# TEXTAUSZUG
#####
Bund: Überbrückungshilfe Corona ermöglicht weitere finanzielle Hilfe

Mit dem Ziel der Existenzsicherung von kleinen und mittelständischen Unternehmen, welche durch die Corona-Pandemie einen erheblichen Umsatzausfall erleiden, möchte die Bundesregierung weitere finanzielle Hilfen zur Absicherung schaffen. Neben kleinen und mittelständischen Unternehmen sind auch gemeinnützige Unternehmen und Organisationen, unabhängig Ihrer Rechtsform, antragsberechtigt - dazu zählen auch Vereine. „Es ist gut, dass die Vereine nun eine weitere Möglichkeit haben, ihre Einnahmenausfälle durch die Überbrückungshilfe Corona zu kompensieren. Damit gibt es nun einen weiteren Baustein, um die Liquiditätslücke der Vereine, die durch die Pandemie entstanden ist, zu schließen“, sagt Elvira Menzer-Haasis, Präsidentin des Landessportverbandes Baden-Württemberg.

Auf welche Form der Förderung kann man hoffen?

Neben den Mieten und Pachten sind für die gemeinnützigen Vereine auch Zinsaufwendungen, Finanzierungskostenanteile und Ausgaben für Energiebereitstellung abgedeckt. Die maximale Fördersumme beträgt 150.000 € Euro pro Verein für insgesamt bis zu drei Monate. Der Bewertung werden Einnahmen, Mitgliedsbeiträge, Spenden und die Zuwendung der öffentlichen Hand zugrunde gelegt. Die Auszahlung erfolgt über das jeweilige Bundesland. Über die bundesweite Antragsplattform können sich Steuerberater oder Wirtschaftsprüfer ab sofort anmelden, um Anträge für gemeinnützige Vereine zu stellen.
#####
# DATENSATZ
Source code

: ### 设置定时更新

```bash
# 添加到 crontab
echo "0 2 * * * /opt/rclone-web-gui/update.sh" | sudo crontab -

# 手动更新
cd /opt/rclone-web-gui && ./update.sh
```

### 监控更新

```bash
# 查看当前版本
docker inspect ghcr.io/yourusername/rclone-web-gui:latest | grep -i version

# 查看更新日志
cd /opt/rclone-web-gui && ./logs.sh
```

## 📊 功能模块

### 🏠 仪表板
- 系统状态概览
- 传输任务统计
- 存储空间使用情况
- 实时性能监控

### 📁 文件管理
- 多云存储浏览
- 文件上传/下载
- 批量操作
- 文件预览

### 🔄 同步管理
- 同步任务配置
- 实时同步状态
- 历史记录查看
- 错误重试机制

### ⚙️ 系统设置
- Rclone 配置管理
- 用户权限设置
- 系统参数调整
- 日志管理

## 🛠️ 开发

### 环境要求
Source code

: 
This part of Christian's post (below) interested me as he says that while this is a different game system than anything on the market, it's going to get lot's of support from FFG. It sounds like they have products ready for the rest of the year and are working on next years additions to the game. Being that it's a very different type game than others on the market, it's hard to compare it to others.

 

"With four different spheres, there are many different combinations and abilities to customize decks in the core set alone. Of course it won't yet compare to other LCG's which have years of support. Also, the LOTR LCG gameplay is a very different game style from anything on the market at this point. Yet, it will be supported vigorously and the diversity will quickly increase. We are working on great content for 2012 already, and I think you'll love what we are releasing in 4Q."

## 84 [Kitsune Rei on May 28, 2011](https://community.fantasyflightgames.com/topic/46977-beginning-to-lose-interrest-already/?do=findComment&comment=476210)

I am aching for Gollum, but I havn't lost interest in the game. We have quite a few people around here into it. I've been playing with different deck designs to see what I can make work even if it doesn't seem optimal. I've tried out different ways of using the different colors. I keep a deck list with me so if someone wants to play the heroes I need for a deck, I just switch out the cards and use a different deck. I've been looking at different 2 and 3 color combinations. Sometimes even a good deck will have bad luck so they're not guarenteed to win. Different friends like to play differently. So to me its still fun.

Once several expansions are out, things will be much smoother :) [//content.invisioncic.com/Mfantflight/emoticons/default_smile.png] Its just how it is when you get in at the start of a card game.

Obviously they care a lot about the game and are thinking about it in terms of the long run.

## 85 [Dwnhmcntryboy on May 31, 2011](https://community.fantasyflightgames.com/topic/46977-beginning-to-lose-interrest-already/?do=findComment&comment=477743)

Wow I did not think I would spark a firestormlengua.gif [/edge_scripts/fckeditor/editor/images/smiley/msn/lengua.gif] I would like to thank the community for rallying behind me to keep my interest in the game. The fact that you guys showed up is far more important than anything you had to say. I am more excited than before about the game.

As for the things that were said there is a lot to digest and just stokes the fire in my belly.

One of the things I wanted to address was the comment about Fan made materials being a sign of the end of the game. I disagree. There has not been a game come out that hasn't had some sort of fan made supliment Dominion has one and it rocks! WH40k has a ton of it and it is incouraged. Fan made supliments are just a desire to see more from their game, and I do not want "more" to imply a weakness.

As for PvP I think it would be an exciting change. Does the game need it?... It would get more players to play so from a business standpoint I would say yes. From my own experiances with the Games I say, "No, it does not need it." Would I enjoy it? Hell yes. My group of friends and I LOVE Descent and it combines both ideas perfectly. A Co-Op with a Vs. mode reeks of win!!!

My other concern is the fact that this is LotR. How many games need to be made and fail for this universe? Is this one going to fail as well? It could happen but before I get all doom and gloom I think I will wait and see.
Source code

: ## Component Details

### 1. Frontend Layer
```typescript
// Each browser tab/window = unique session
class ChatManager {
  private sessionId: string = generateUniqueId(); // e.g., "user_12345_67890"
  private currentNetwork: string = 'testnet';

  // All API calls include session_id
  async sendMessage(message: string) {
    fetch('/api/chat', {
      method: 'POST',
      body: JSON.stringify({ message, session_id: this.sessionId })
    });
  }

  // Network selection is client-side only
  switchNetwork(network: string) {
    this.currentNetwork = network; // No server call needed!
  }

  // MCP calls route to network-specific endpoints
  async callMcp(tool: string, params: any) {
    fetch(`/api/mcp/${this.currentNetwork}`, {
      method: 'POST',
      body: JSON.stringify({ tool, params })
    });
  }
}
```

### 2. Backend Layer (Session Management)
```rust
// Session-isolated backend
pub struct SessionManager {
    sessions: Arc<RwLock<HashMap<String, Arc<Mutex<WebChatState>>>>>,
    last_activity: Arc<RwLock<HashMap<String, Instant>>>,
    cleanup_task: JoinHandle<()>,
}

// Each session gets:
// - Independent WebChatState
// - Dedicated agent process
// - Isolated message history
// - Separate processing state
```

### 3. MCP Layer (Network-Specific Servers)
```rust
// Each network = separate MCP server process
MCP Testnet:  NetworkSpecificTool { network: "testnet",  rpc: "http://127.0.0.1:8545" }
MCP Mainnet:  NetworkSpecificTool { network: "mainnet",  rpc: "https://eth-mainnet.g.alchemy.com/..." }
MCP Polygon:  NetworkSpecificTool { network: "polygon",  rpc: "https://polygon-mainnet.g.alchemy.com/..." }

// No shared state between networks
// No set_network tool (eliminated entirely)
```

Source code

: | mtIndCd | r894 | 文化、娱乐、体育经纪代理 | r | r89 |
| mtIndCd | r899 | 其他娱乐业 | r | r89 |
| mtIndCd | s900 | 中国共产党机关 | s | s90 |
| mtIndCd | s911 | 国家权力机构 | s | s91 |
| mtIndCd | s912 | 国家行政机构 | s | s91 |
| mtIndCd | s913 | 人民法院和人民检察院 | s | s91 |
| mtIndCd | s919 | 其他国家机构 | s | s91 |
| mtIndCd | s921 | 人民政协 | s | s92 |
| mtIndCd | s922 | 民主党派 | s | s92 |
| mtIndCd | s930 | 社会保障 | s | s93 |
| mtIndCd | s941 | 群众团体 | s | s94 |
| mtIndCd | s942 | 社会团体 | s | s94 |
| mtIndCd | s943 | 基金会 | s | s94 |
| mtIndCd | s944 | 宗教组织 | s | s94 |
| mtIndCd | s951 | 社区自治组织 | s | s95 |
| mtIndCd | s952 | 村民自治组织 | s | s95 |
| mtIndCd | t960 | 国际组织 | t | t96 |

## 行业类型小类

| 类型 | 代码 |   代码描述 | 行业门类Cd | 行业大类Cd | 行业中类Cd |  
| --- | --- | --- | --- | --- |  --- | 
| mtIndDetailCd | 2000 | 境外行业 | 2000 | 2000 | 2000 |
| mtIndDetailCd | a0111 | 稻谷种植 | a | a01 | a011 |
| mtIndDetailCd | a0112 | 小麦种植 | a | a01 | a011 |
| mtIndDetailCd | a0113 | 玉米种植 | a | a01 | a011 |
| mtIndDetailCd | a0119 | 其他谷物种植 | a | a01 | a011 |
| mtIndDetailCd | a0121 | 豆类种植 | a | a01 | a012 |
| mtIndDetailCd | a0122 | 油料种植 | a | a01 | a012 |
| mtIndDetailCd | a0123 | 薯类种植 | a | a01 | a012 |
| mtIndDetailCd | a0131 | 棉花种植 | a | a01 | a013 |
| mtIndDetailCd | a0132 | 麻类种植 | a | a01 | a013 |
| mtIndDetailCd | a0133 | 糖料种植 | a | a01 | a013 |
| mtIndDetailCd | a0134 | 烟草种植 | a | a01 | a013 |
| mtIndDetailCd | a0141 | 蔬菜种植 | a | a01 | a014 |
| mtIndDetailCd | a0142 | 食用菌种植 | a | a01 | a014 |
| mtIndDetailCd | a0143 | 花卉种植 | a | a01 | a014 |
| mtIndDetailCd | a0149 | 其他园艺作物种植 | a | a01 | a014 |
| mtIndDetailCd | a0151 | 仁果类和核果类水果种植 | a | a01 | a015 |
#####
# AUFGABENSTELLUNG
Gib aus dem Text zur Überbrückungshilfe Corona die Passage von „Mit dem Ziel“ bis „kann man hoffen?“ wortgetreu wieder.

# MUSTERLÖSUNG
Mit dem Ziel der Existenzsicherung von kleinen und mittelständischen Unternehmen, welche durch die Corona-Pandemie einen erheblichen Umsatzausfall erleiden, möchte die Bundesregierung weitere finanzielle Hilfen zur Absicherung schaffen. Neben kleinen und mittelständischen Unternehmen sind auch gemeinnützige Unternehmen und Organisationen, unabhängig Ihrer Rechtsform, antragsberechtigt - dazu zählen auch Vereine. „Es ist gut, dass die Vereine nun eine weitere Möglichkeit haben, ihre Einnahmenausfälle durch die Überbrückungshilfe Corona zu kompensieren. Damit gibt es nun einen weiteren Baustein, um die Liquiditätslücke der Vereine, die durch die Pandemie entstanden ist, zu schließen“, sagt Elvira Menzer-Haasis, Präsidentin des Landessportverbandes Baden-Württemberg.

Auf welche Form der Förderung kann man hoffen?